(Items listed in a dataset)
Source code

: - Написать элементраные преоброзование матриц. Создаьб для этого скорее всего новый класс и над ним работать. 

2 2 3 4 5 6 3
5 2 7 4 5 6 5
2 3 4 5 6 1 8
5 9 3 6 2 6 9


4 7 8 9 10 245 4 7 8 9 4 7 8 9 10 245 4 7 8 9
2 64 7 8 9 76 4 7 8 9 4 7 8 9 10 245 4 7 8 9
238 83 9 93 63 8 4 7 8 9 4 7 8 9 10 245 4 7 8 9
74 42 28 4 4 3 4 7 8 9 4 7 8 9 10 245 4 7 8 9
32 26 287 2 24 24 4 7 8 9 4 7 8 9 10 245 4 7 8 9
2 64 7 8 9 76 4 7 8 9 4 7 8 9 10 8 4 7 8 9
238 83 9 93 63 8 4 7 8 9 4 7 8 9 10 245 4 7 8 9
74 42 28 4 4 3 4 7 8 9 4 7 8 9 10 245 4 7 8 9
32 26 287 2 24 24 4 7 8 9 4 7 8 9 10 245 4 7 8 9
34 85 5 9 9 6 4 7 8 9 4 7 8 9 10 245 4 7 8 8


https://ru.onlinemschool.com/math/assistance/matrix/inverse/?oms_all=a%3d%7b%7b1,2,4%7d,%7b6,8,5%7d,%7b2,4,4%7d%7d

Exercise directions
Your job is to write out the data exactly as it stands.

Task response
Source code

: - Написать элементраные преоброзование матриц. Создаьб для этого скорее всего новый класс и над ним работать. 

2 2 3 4 5 6 3
5 2 7 4 5 6 5
2 3 4 5 6 1 8
5 9 3 6 2 6 9


4 7 8 9 10 245 4 7 8 9 4 7 8 9 10 245 4 7 8 9
2 64 7 8 9 76 4 7 8 9 4 7 8 9 10 245 4 7 8 9
238 83 9 93 63 8 4 7 8 9 4 7 8 9 10 245 4 7 8 9
74 42 28 4 4 3 4 7 8 9 4 7 8 9 10 245 4 7 8 9
32 26 287 2 24 24 4 7 8 9 4 7 8 9 10 245 4 7 8 9
2 64 7 8 9 76 4 7 8 9 4 7 8 9 10 8 4 7 8 9
238 83 9 93 63 8 4 7 8 9 4 7 8 9 10 245 4 7 8 9
74 42 28 4 4 3 4 7 8 9 4 7 8 9 10 245 4 7 8 9
32 26 287 2 24 24 4 7 8 9 4 7 8 9 10 245 4 7 8 9
34 85 5 9 9 6 4 7 8 9 4 7 8 9 10 245 4 7 8 8


https://ru.onlinemschool.com/math/assistance/matrix/inverse/?oms_all=a%3d%7b%7b1,2,4%7d,%7b6,8,5%7d,%7b2,4,4%7d%7d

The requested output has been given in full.